Client view of cluster state is {type=UNKNOWN, servers=[{address=host.docker.internal:27017, type=UNKNOWN, state=CONNECTING, exception={com.mongodb.MongoSocketException: host.docker.internal}, caused by {java.net.UnknownHostException: host.docker.internal}}]
com.mongodb.MongoTimeoutException: Timed out after 30000 ms while waiting to connect. Client view of cluster state is {type=UNKNOWN, servers=[{address=host.docker.internal:27017, type=UNKNOWN, state=CONNECTING, exception={com.mongodb.MongoSocketException: host.docker.internal}, caused by {java.net.UnknownHostException: host.docker.internal}}]

Since the Spark Workers/Executor runs in a docker container, to reach the docker host IP where my Mongodb container resides, it is common approach on MacOSX or Windows to call the “host.docker.internal” to resolve to the real IP of docker host.

The strange thing is, it only happens wenn i store a Dataset. I did not change anything, but convert the Dataset to an RDD and save a RDD using WriteConfig, MongoSpark.save(RDD<?>, …)

WriteConfig writeConfig = genWriteConfig(jsc, collectionSb);
MongoSpark.save(resultsRDD, writeConfig);

The call was executed flawless, the aforementioned unknown host error “host.docker.internal” didn’t happen. I assume here might be some inconsistent behaviour to save the RDD and Dataset. And this is really annoying.

As I started the SparkSession with a SparkConfig, the “spark.mongodb.output.uri” containing the mongodb host “host.docker.internal” wasn’t changed. But still the RDD and Dataset save() calls behave differently. Does the save function of SparkConnector doing different sanity check on the mongodb URI and host address internally?

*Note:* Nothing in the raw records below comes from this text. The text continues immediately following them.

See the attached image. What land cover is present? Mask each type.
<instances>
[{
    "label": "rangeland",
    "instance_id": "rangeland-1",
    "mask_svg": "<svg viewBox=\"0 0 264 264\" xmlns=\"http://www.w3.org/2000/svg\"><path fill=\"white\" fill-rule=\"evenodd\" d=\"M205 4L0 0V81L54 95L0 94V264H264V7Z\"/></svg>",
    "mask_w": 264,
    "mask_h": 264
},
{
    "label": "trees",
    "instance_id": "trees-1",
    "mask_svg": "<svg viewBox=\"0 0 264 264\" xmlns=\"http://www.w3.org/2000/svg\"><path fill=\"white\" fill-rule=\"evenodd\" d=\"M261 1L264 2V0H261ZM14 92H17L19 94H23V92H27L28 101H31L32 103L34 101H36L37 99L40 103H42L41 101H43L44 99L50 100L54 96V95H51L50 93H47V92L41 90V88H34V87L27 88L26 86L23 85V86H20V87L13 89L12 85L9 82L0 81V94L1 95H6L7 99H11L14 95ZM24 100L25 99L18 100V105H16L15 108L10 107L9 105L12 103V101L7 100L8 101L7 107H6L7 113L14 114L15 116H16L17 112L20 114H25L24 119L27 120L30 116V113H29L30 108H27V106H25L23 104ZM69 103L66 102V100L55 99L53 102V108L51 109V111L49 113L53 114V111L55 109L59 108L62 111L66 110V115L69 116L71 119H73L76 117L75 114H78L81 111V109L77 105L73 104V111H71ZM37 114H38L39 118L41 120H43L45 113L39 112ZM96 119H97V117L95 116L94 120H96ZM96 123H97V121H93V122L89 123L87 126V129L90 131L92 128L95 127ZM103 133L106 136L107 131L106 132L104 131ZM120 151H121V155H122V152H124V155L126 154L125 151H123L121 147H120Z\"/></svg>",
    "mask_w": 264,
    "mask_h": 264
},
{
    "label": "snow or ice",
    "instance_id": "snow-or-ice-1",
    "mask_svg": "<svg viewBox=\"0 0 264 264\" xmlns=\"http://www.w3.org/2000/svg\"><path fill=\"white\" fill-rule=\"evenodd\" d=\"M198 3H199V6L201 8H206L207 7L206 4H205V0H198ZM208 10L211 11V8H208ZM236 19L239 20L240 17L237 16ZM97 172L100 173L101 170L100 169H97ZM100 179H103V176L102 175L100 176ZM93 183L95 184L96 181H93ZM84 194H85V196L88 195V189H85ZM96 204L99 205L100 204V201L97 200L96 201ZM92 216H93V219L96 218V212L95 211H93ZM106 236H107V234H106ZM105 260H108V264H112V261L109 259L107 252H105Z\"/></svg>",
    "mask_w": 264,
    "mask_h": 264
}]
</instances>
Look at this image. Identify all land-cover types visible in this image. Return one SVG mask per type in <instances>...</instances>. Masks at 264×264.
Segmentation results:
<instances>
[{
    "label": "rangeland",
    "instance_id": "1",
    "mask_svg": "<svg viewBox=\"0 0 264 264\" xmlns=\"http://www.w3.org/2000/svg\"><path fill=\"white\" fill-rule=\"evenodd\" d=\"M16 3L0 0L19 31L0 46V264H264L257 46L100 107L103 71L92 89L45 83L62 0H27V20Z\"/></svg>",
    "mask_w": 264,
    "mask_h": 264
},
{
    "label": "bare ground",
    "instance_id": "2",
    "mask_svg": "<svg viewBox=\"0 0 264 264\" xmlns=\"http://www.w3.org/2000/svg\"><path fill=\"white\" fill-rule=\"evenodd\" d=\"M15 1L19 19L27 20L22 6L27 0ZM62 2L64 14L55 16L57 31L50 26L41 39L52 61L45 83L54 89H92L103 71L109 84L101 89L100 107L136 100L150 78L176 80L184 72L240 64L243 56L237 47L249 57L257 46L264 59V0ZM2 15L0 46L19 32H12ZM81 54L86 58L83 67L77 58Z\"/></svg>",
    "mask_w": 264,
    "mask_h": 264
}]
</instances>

My last test was using the IP address of docker host to replace the “host.docker.internal” String in the SparkConfig for “spark.mongodb.output.uri” and call the following code to save a Dataset.

MongoSpark.write(resultsDataset)
       .option("collection", "maycollection")
       .option("replaceDocument", "false")
       .mode(SaveMode.Overwrite).save();

The save() function works fine.

I have opened an issue for SparkConnector on Jira https://jira.mongodb.org/browse/SPARK-287 , and was advice to raise my questions here in the community support.

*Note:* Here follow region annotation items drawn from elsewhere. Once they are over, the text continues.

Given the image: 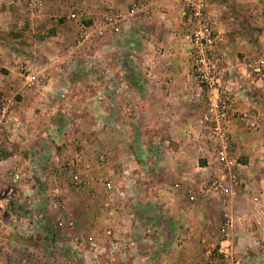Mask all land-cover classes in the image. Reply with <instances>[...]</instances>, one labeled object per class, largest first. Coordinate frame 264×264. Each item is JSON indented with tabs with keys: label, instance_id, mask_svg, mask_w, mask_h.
<instances>
[{
	"label": "rangeland",
	"instance_id": "rangeland-1",
	"mask_svg": "<svg viewBox=\"0 0 264 264\" xmlns=\"http://www.w3.org/2000/svg\"><path fill=\"white\" fill-rule=\"evenodd\" d=\"M259 62L264 0H0V264H264Z\"/></svg>",
	"mask_w": 264,
	"mask_h": 264
},
{
	"label": "built area",
	"instance_id": "built-area-1",
	"mask_svg": "<svg viewBox=\"0 0 264 264\" xmlns=\"http://www.w3.org/2000/svg\"><path fill=\"white\" fill-rule=\"evenodd\" d=\"M139 7L140 3L135 2L133 11L137 10ZM188 9L196 11L194 13V19H196L198 23V29L192 31L191 39L194 41L195 47L199 50L201 49V51H197L195 53V70L206 90H218V88L221 87V82L217 77V70L215 67L217 63L216 56L210 51L202 50V48L204 47L208 48L215 41L212 37V31L210 30L208 24L204 21L202 8H200L196 4L189 3ZM116 19L118 20L117 17ZM192 19L193 18L190 17V20ZM105 22L110 26L115 25V13H113L112 15H107L105 17ZM254 72H256L258 76L264 77V63H257L254 66ZM214 105L220 109L218 110L219 117H217L216 120L218 122H226L230 117V114H228V111L225 107L226 102L219 99L215 101ZM217 158L225 161V152L223 150L217 152ZM226 225L228 227L231 226V220L229 218H227L226 220ZM226 230L227 228H223L224 233L227 232ZM211 251L212 250L208 251L207 259L202 264H243L241 259H239L232 251V244L228 241L220 243L219 249L216 253H212Z\"/></svg>",
	"mask_w": 264,
	"mask_h": 264
},
{
	"label": "crops",
	"instance_id": "crops-1",
	"mask_svg": "<svg viewBox=\"0 0 264 264\" xmlns=\"http://www.w3.org/2000/svg\"><path fill=\"white\" fill-rule=\"evenodd\" d=\"M150 259H152V257H147V261L150 260Z\"/></svg>",
	"mask_w": 264,
	"mask_h": 264
}]
</instances>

I am grateful for any hints and help? or do you also experience the same host unknown error?

Ross_Lawley · February 9, 2021, 12:02pm

Hi @Yingding_Wang,

That’s strange as both MongoSpark.write and MongoSpark.save ultimately should follow the same code path.

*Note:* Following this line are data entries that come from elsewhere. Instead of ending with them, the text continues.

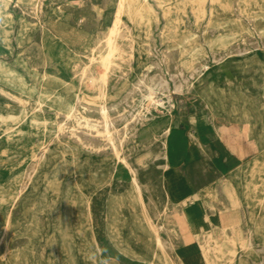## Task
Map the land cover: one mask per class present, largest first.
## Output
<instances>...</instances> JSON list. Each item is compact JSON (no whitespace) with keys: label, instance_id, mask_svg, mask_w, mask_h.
I'll use <instances>...</instances> for the list:
<instances>
[{"label":"rangeland","instance_id":"rangeland-1","mask_svg":"<svg viewBox=\"0 0 264 264\" xmlns=\"http://www.w3.org/2000/svg\"><path fill=\"white\" fill-rule=\"evenodd\" d=\"M158 1L174 12L181 3L136 0L133 10L138 9L140 18L123 17L115 39L119 54L108 62L104 60L108 25L103 18L117 0H0V264H142L124 254L143 256L141 246L149 235L138 207L126 199L130 189L123 171L118 168L110 177L114 156L96 133L102 130L100 103L114 123L118 156L138 172L150 222L168 229L161 232L165 240L173 235L175 211L170 206L166 216H155L165 206L169 178L161 166L162 126L170 121L190 131L195 120L208 127V136L197 137L204 148L190 138L196 157L185 171L195 180V188L211 189L205 203L208 213L235 206L240 219L213 235L210 244L232 240L239 252L236 264H264V0H229V15L217 10L219 14L211 17L210 0H206L202 16L195 17L191 8L175 16L180 24L173 34L166 29L167 18ZM229 17L241 24V38L226 49H210L207 42L228 31L215 27L214 20ZM171 34L176 43L193 35L198 53L190 59L182 56L167 39ZM203 63L211 73L208 79L199 69ZM101 70L107 71L104 78ZM179 76L186 79L182 95L174 91ZM151 78L169 84L172 109L167 114L160 108L146 113V102L140 106V83ZM138 112H145L144 117L133 121ZM86 121L97 126L88 128ZM244 127L250 137L243 135ZM215 128L224 129L225 141L214 135ZM170 145L171 154L181 149L176 143ZM223 163L231 189L221 186L218 164ZM254 166L261 172L251 175ZM96 173L105 174L104 182L91 194L86 208L79 202V188L90 193L87 179ZM198 206L177 212L200 217L203 210ZM86 209L89 234L80 226ZM7 214L10 225L4 232ZM257 225L262 231L254 230ZM212 234L211 228L202 226L199 243L204 245ZM177 246L181 247L179 241ZM179 252L193 263L204 264L196 242Z\"/></svg>","mask_w":264,"mask_h":264},{"label":"bare ground","instance_id":"bare-ground-1","mask_svg":"<svg viewBox=\"0 0 264 264\" xmlns=\"http://www.w3.org/2000/svg\"><path fill=\"white\" fill-rule=\"evenodd\" d=\"M136 0H117V2L115 3V7L113 8V10L111 8H108L107 13L104 15L103 21L108 25L107 28V33H106V39H105V45H106V50H108V54L106 52L107 57L104 58L107 59L106 61H108V59L117 54H119V48H118V44L116 42V37L120 32V28L122 26V21H123V17H125L128 20H133V18H140L139 14H138V9H137V13H135V11L133 10V4ZM145 0H143L144 2ZM164 1V0H163ZM206 0H184L181 1L180 0V5L179 7H176V11H172V9L166 8L164 9L162 7V3L160 1H158V5L160 7L163 8L164 11V16L167 18V25H166V29L167 31H170L172 34L176 33L178 26L180 24V21L178 18H176L175 16L177 14H180L184 12V10L186 8H191L194 11V16L195 17H200L204 14V3ZM247 2V1H246ZM154 3V2H153ZM155 4V3H154ZM157 4V3H156ZM211 8H209L210 10V16H214L215 13L217 12V10H219V12L221 11L222 13H226V15L229 13H231L230 11H232V7L230 4L229 0H210V4ZM155 7V6H154ZM156 8V7H155ZM174 8V6H173ZM239 8V7H238ZM260 8V7H259ZM145 8H141V12L144 11ZM159 9V8H158ZM175 10V9H174ZM239 10V9H238ZM248 10V9H247ZM240 11V10H239ZM242 11V10H241ZM255 12V11H254ZM218 13V12H217ZM216 13V14H217ZM221 13V14H222ZM264 13V12H261ZM219 14V13H218ZM245 14V13H244ZM243 15V12H242ZM246 15V14H245ZM244 15V16H245ZM182 16V15H181ZM224 16V15H223ZM243 16V17H244ZM216 17V16H215ZM225 17V16H224ZM249 17V16H248ZM259 17V16H258ZM209 19V18H208ZM181 20V19H180ZM238 20V19H237ZM249 20V19H248ZM261 20V19H260ZM128 21V22H130ZM242 22V21H241ZM149 23V21H148ZM213 23V22H212ZM131 24V23H130ZM193 25V24H192ZM213 25L217 28H223L224 30L227 29L228 31L210 39L207 44L209 46L210 49H218V48H223L226 49L228 47L229 44H231L234 41H237L241 38L240 34H242L243 32V28L241 27V24H239L238 21L231 19V17L225 19V20H214ZM212 25V26H213ZM126 26V25H125ZM123 26V27H125ZM157 26V25H156ZM230 26L233 27V29L230 28ZM149 28V27H148ZM216 28V29H217ZM245 29V28H244ZM129 30V29H128ZM203 30V29H202ZM130 31V30H129ZM126 32H128L126 30ZM211 32V31H210ZM223 32V31H222ZM249 32V31H248ZM129 34V33H128ZM168 35L167 39L173 42V46L180 51L182 56H186L192 58L196 55L197 52V47L195 45V43L192 40V36L190 35H186L185 38H182V41L176 43V41H174V36L173 35ZM166 35V34H165ZM249 35V34H248ZM131 37V36H130ZM196 39V38H195ZM131 40V38H130ZM133 41V40H132ZM131 41V42H132ZM175 42V43H174ZM94 43V42H93ZM92 43V44H93ZM99 43V42H98ZM133 44V43H132ZM192 44L191 48L188 49L189 51H187V49H185V45H189ZM92 46V45H91ZM93 47V46H92ZM105 47V46H104ZM41 48V47H40ZM96 48H98L96 46ZM128 48V47H127ZM131 48V47H130ZM129 49V48H128ZM132 49V48H131ZM98 50V49H97ZM199 50V49H198ZM230 50V49H229ZM92 51V49L90 50ZM131 51V50H130ZM138 51V50H137ZM243 51V50H242ZM98 52V51H97ZM102 52V51H101ZM92 53V52H91ZM130 53V52H129ZM148 53V52H147ZM132 54V53H131ZM136 54V53H135ZM219 54V53H218ZM130 55V54H129ZM162 55V54H161ZM226 55V54H225ZM99 56V55H98ZM148 56V55H147ZM224 56V55H223ZM96 57V56H95ZM105 57V56H104ZM161 57V56H160ZM179 57V56H178ZM219 57V56H218ZM155 58V57H154ZM222 58V56H221ZM98 59V58H97ZM102 59V58H101ZM101 59H99L101 61ZM180 59L182 60V58L180 57ZM179 59V60H180ZM216 59V58H215ZM220 59V58H219ZM91 60L93 61L94 59L91 58ZM131 60V59H130ZM88 61V60H87ZM95 61V60H94ZM105 61V63H106ZM113 61V60H112ZM219 60H214L215 63H217ZM99 62V61H98ZM109 62V61H108ZM107 62V63H108ZM192 62V61H191ZM97 63V61L95 62ZM102 63V61L100 62ZM103 62V67L104 64ZM132 63V62H131ZM91 64V63H90ZM196 64V63H195ZM195 64L193 63L194 67ZM102 64H100L99 66L101 67ZM197 65V64H196ZM199 65V64H198ZM97 66V65H95ZM98 66V67H99ZM107 66V65H106ZM105 66V67H106ZM210 66V65H209ZM215 66V65H214ZM88 67V66H87ZM103 69H106V68ZM110 67V66H109ZM129 67V66H128ZM198 67V66H196ZM97 68V67H96ZM85 69V68H84ZM102 69V68H101ZM202 76L206 75L205 78L208 79L211 76V73L207 74V71L209 70V67L207 64L203 63L200 65L199 67ZM93 70V69H92ZM107 70V69H106ZM105 70V71H106ZM85 72V71H84ZM88 72V71H87ZM86 72V74H87ZM101 72L103 73V70H101ZM107 72V71H106ZM105 72V73H106ZM212 72V71H211ZM93 73V72H92ZM105 73H103L101 76L104 78ZM180 73V72H179ZM90 74V73H89ZM88 74V75H89ZM98 74V73H97ZM109 74V73H108ZM95 75V74H94ZM86 76V75H85ZM84 76V78H85ZM100 76V74H99ZM89 77V76H88ZM83 78V79H84ZM90 78H93V76ZM95 78V77H94ZM82 78H80L79 80L81 81ZM96 79V78H95ZM101 79V78H100ZM99 79V80H100ZM105 80V79H104ZM143 80V79H142ZM145 80V79H144ZM185 78H180V76L178 77V82L174 83V91L176 94L178 95H182L184 94L185 91ZM95 81V80H94ZM101 81V80H100ZM52 82V81H51ZM90 82V81H89ZM92 82V81H91ZM90 82V83H91ZM96 82V81H95ZM46 83V82H44ZM99 83V81H98ZM105 83V82H104ZM140 83V82H139ZM50 84V83H49ZM48 84V85H49ZM97 84V83H96ZM137 84V83H136ZM135 84V85H136ZM52 85V84H50ZM49 85V86H50ZM87 85V82H86ZM91 85V84H90ZM94 85V84H92ZM134 85V86H135ZM140 85L142 86L141 88V103L140 106H143V104L146 102V106L143 107V109L145 110L146 113L149 114V112H151L153 108H160L162 110L163 114H167L171 109H172V98H171V94L169 92V84L166 80L159 78V80H156L154 78L148 79L146 82L142 81L140 83ZM97 86V85H96ZM131 86V85H130ZM71 87V86H70ZM102 87V86H101ZM72 89V88H71ZM93 89V87H92ZM106 90V89H104ZM73 91V90H72ZM139 92V91H138ZM139 98V97H138ZM121 99V98H120ZM39 102V101H38ZM41 102V101H40ZM78 102V101H77ZM75 103V102H74ZM104 103V102H103ZM124 103V102H123ZM69 107V106H68ZM67 110V109H66ZM99 114L101 117V131L96 130V133L99 135L100 139L104 142L105 146L107 148H109L114 156L113 159V165L111 168V171L109 172L111 179H113L112 177L114 176L113 174H115V172L117 173L118 168L121 169L123 171V175L125 176V180L127 181V184L129 186V194L128 196L126 195V199H128L129 201H131L135 206L138 207L143 221L145 222V227L147 229L148 235L149 237L146 238L147 240L144 241V243L142 244V249L144 251V255L143 256H133L132 253H125V255H127V257L131 258V259H137L139 261L142 262V264H198V261H196L195 263H193V261L180 256L179 250L182 249H190L191 248V244L193 243H198L199 245V250L201 253V259L203 261L204 264H213L212 258H215L216 260H222L224 262V264H236L238 256H239V252H238V248L236 246V244L234 243V241H229L227 242V244L221 243V244H217L215 243V245L212 247L210 244V241H214V236L218 231V227L216 222L214 221V216H210V222L212 225V236L207 237V241H205L204 245H201L199 243V234H201V230H196L194 228L193 225L190 224L189 220L187 219L186 215L184 214V212L182 211L181 214H177L176 212H174L173 217H174V221H173V226L171 227V232H172V236L169 238V240H165L163 238V236L161 235L162 231H167L168 229H166L162 224H153V222H150V213L149 210L147 208V205L145 203L144 200V189L142 188V184L140 183L139 180V176H138V172L135 169V167L133 168L132 166H130L128 163L125 162V160L123 158H121V156H118V152H117V147L115 146L114 143V135L112 134V132H116L115 128H114V123L110 120V117L108 115V110L107 107H105V105L103 104H99ZM157 111V110H156ZM144 112V113H145ZM144 113L138 112L137 115H134V119L133 121H137L140 118L144 117ZM147 114V115H148ZM22 115V114H21ZM14 117V116H13ZM16 117V116H15ZM119 117V116H118ZM133 117V116H132ZM131 117V118H132ZM66 118V117H65ZM132 120V119H131ZM153 120V119H152ZM151 121V120H150ZM128 122V121H127ZM169 122V121H168ZM19 123V122H18ZM127 124V123H126ZM125 124V125H126ZM132 124V123H131ZM136 124V123H135ZM99 125V124H98ZM129 125V124H127ZM86 126L88 128H94V126L97 125H90V123L88 121H86ZM130 127V126H129ZM132 127V126H131ZM136 127V126H135ZM96 129V128H95ZM136 130V129H135ZM134 130V131H135ZM249 130V128H248ZM133 131V132H134ZM128 132V130H127ZM137 132V131H136ZM135 132V133H136ZM248 132V131H247ZM130 133V132H129ZM125 134V133H124ZM132 134V133H131ZM137 134V133H136ZM162 141H161V154L160 157L162 158V170H167L169 167V163L172 162V164L178 162L181 157H182V149H177L176 151H174V154H171L170 152V147H171V143H175L174 141V137L171 136V131L169 128H165L162 131ZM175 134V133H174ZM217 134V133H216ZM97 135V136H98ZM118 135V134H117ZM133 135V134H132ZM248 135V134H247ZM124 137V136H123ZM176 138V137H175ZM77 139V138H76ZM118 139V138H117ZM74 140V139H73ZM127 140V139H126ZM203 145V144H202ZM180 147V146H179ZM88 151V150H87ZM184 152V151H183ZM45 153V152H44ZM105 153V152H104ZM123 153V152H122ZM74 155V154H73ZM158 156V155H156ZM41 157V156H40ZM186 157V156H185ZM96 158V157H95ZM125 158V157H124ZM147 158V157H146ZM219 158V157H218ZM148 159V158H147ZM155 159V158H154ZM42 160V159H41ZM112 161V160H111ZM110 161V162H111ZM141 161V160H140ZM69 162V161H68ZM80 162V161H79ZM82 162V161H81ZM142 162V161H141ZM71 163V162H69ZM230 163V162H229ZM80 164V163H79ZM91 164V163H89ZM136 164V163H135ZM134 164V165H135ZM256 164V163H255ZM104 165V164H103ZM142 165V164H141ZM95 166V165H94ZM147 166V165H146ZM178 166V164H177ZM217 166V165H216ZM225 166V165H224ZM231 166V165H230ZM33 167V166H32ZM72 168V167H71ZM161 168V167H160ZM189 168V167H188ZM199 168V167H198ZM105 169V168H104ZM225 170V168H221V171ZM192 171V170H191ZM226 171V170H225ZM224 171V172H225ZM261 170L260 169H256L255 166L251 169V175H253L254 173H260ZM54 175V174H53ZM123 176V177H124ZM190 176V175H189ZM104 178H105V174L104 173H96V174H91L88 176V187L90 188V193L85 194L83 192V190L81 188H79V192H80V204H82L84 207L87 208L89 200L91 198V194L94 193L96 190H98L99 188H101L103 182H104ZM60 179V178H59ZM47 181V180H46ZM79 182V181H78ZM114 182V180H113ZM191 183V182H190ZM87 184V183H86ZM254 185V184H253ZM87 186V185H86ZM251 183H247L246 184V189L247 191H250L251 188ZM257 186V185H256ZM243 187V186H242ZM46 188V187H45ZM47 190V189H46ZM242 192V191H241ZM171 193L173 194L172 190ZM210 195V194H208ZM76 197V196H75ZM189 197H194V196H188L186 198ZM72 199V198H71ZM241 200V199H240ZM252 200V199H251ZM52 201V200H51ZM97 201V200H96ZM74 202V200H73ZM77 202V201H76ZM262 202V201H261ZM250 204V202H248ZM67 204V202H66ZM77 204V203H76ZM257 204V203H256ZM259 204V203H258ZM48 205V204H47ZM51 205V204H50ZM91 205V204H89ZM98 205V204H97ZM245 205V203H244ZM262 205H264V202H262ZM261 205V209L264 208V206ZM182 206L183 209L186 206V203L183 201L182 202ZM259 206V205H258ZM250 207H252L250 205ZM79 208V207H78ZM167 208L169 209L168 204H165L163 210L159 213H156L155 216L157 219L163 218L162 216L166 214V210ZM96 209V208H95ZM152 209V208H151ZM254 209V208H253ZM258 209V208H257ZM69 210V209H68ZM80 211V210H79ZM85 211V210H84ZM260 211V210H259ZM78 212V211H77ZM94 212V211H93ZM168 212V211H167ZM80 213V212H79ZM243 213V212H242ZM259 213V212H258ZM84 215V214H83ZM166 216V215H165ZM164 216V217H165ZM94 217V216H93ZM92 219V218H91ZM95 219V218H94ZM246 221V219H244ZM254 220V219H253ZM93 221V220H92ZM202 221L205 223L204 217L202 215ZM82 222V221H81ZM143 223V222H142ZM157 223V222H156ZM246 223V222H245ZM77 224V223H76ZM94 224V223H93ZM10 225V216L7 214L5 219H4V232L8 229ZM69 225V224H68ZM254 225V224H253ZM87 233L90 231V215L88 210L86 209V213L85 216L83 218V223L80 225ZM144 226V225H143ZM69 227V226H68ZM144 227V228H145ZM36 228V227H35ZM255 231H259L261 230V225H257L254 227ZM39 231V230H38ZM262 231V230H261ZM31 232V231H30ZM40 232V231H39ZM83 232V231H82ZM249 232V231H248ZM141 233V232H140ZM146 233V232H145ZM89 234V233H88ZM218 234V233H217ZM35 235V234H32ZM37 235V234H36ZM67 235V234H66ZM251 235V234H250ZM257 235H259L257 233ZM143 236V235H142ZM93 237V236H92ZM144 237V236H143ZM260 237V236H259ZM145 238V237H144ZM264 238V237H262ZM248 239V238H247ZM137 240V239H136ZM139 240V239H138ZM97 241V240H96ZM181 243V247L177 246V242ZM253 241V240H252ZM89 242V241H88ZM70 243V242H69ZM85 243V242H84ZM139 243V242H138ZM250 243V242H249ZM138 245V244H137ZM253 245V242H252ZM247 245L242 244L241 247H244ZM83 248V247H82ZM249 248V247H247ZM262 248V247H261ZM264 249V248H262ZM252 250V249H251ZM250 250V251H251ZM260 251V250H259ZM262 251V250H261ZM241 253V252H240ZM93 255V254H92ZM96 256V255H95ZM241 256V255H240ZM69 257V256H68ZM249 257V256H248ZM70 258H72L70 256ZM84 258V257H83ZM250 258V257H249ZM260 258V256H259ZM264 258V257H262ZM261 260H264L262 259ZM97 259V258H96ZM127 259V258H126ZM245 259V258H244ZM87 260V259H86ZM97 261V260H96ZM245 261V260H244ZM88 262V261H87ZM108 262V261H107ZM264 262V261H262ZM86 263V262H85ZM98 263V262H96ZM116 263V262H115ZM135 263V262H133ZM244 263V262H243ZM250 263H252V261H250ZM257 263V262H256ZM92 264V263H91ZM103 264V263H102ZM253 264V263H252Z\"/></svg>","mask_w":264,"mask_h":264},{"label":"crops","instance_id":"crops-1","mask_svg":"<svg viewBox=\"0 0 264 264\" xmlns=\"http://www.w3.org/2000/svg\"><path fill=\"white\" fill-rule=\"evenodd\" d=\"M191 122L193 125H195L194 126L195 128H192V130L190 131L183 130L180 128L179 125L175 126L170 121L169 122L167 121L162 126V129H161V133H162V131L165 128H169L171 131V136L174 137V140H175L174 142L177 145H179L182 149L181 159L175 164L174 163L172 164V162L169 163L168 169L163 170V172L167 173L169 177L167 181V188L165 190V204H168L169 207L171 206L170 208L173 209V211L175 212H177L178 209L183 210V206H182L183 201L186 203V206H187L185 208L193 209L194 205H199L198 208H202L203 210L202 213L200 214V217H191L189 213L184 212L190 224L193 225L196 230H199V229L201 230L202 226L209 227L212 229V225L209 219H210V216H214V219H215L214 221L216 222L217 227H218L217 233H219L224 227L235 226L240 222L238 209L235 208V206H232L228 208L226 212L217 213V214L208 213L205 203L208 202L210 200L209 197L212 196L211 189L206 187L205 185L196 187V188L193 186L195 180L191 178V176H189L190 174H187L185 171L187 165L190 164L196 157L194 150L189 146V141H190V138L194 139L197 141L198 147L204 148L205 144L203 142H199L198 138L204 139L206 136H208L209 132H207V130H209V128L203 127L202 125L200 127V123L195 120ZM244 129L245 130L243 132V135L245 137H250L251 136L250 131L246 129L245 127ZM214 135L218 136L224 141L227 138L224 129L215 128ZM224 165H225L224 163L218 164L219 172H222L221 186H226L228 187V189H231L233 188V185H232L230 178L226 174V171H225L226 165L225 166ZM222 167L225 168L224 170L225 172L223 171V169L221 171ZM171 190L173 194L171 193ZM188 196H194V197L186 198ZM177 214H181V213L177 212ZM202 215L204 217L205 223L202 221ZM198 221L201 223L202 225L201 227L198 226L200 224L198 223ZM125 253L129 254L130 251L125 252Z\"/></svg>","mask_w":264,"mask_h":264}]
</instances>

Does using MongoSpark.save(dataset, writeConfig) work as expected?
That bypasses using the DataFrameWriter API.

Could you post the stacktrace of the error?

Ross

Yingding_Wang · February 10, 2021, 10:24am

Hi @Ross_Lawley,

Thank you so much for you help. I think I may find the root cause of my issue. It is my fault. That the Apache Spark Driver node exists outside the ApacheSpark Docker Cluster.

I accidentally performed Dataset.collect(), Dataset.take() actions with spark.mongodb.input.uri set to mongodb host address host.docker.internal. Since the collect() or take() runs on Driver node. The Apache Driver node outside docker can not resolve host.docker.internal host string.

Sorry again for your time spent on my silly mistake. I may get this logical thinking error due to the wrong impression of how Spark Connector works. I thought Spark Connector will be executed solely inside spark executor node, and the Dataset/RDD will be loaded only on Spark executor and it is safe for Driver node to call collect() or count() or take()actions. But it seems like that Spark Connector has performed lazy loading and instead carry out an execution plan on the Driver node.

Thanks again for your help.

Ross_Lawley · February 10, 2021, 10:37am

Hi @Yingding_Wang,

Glad you were able to find the cause! Spark generally treats data as a lazy collection and in doing so the Spark Driver will send work to the Spark Worker nodes. However, that is outside the control of the MongoDB (or any) Spark Connector.

All the best,

Ross

system · February 15, 2021, 10:37am

This topic was automatically closed 5 days after the last reply. New replies are no longer allowed.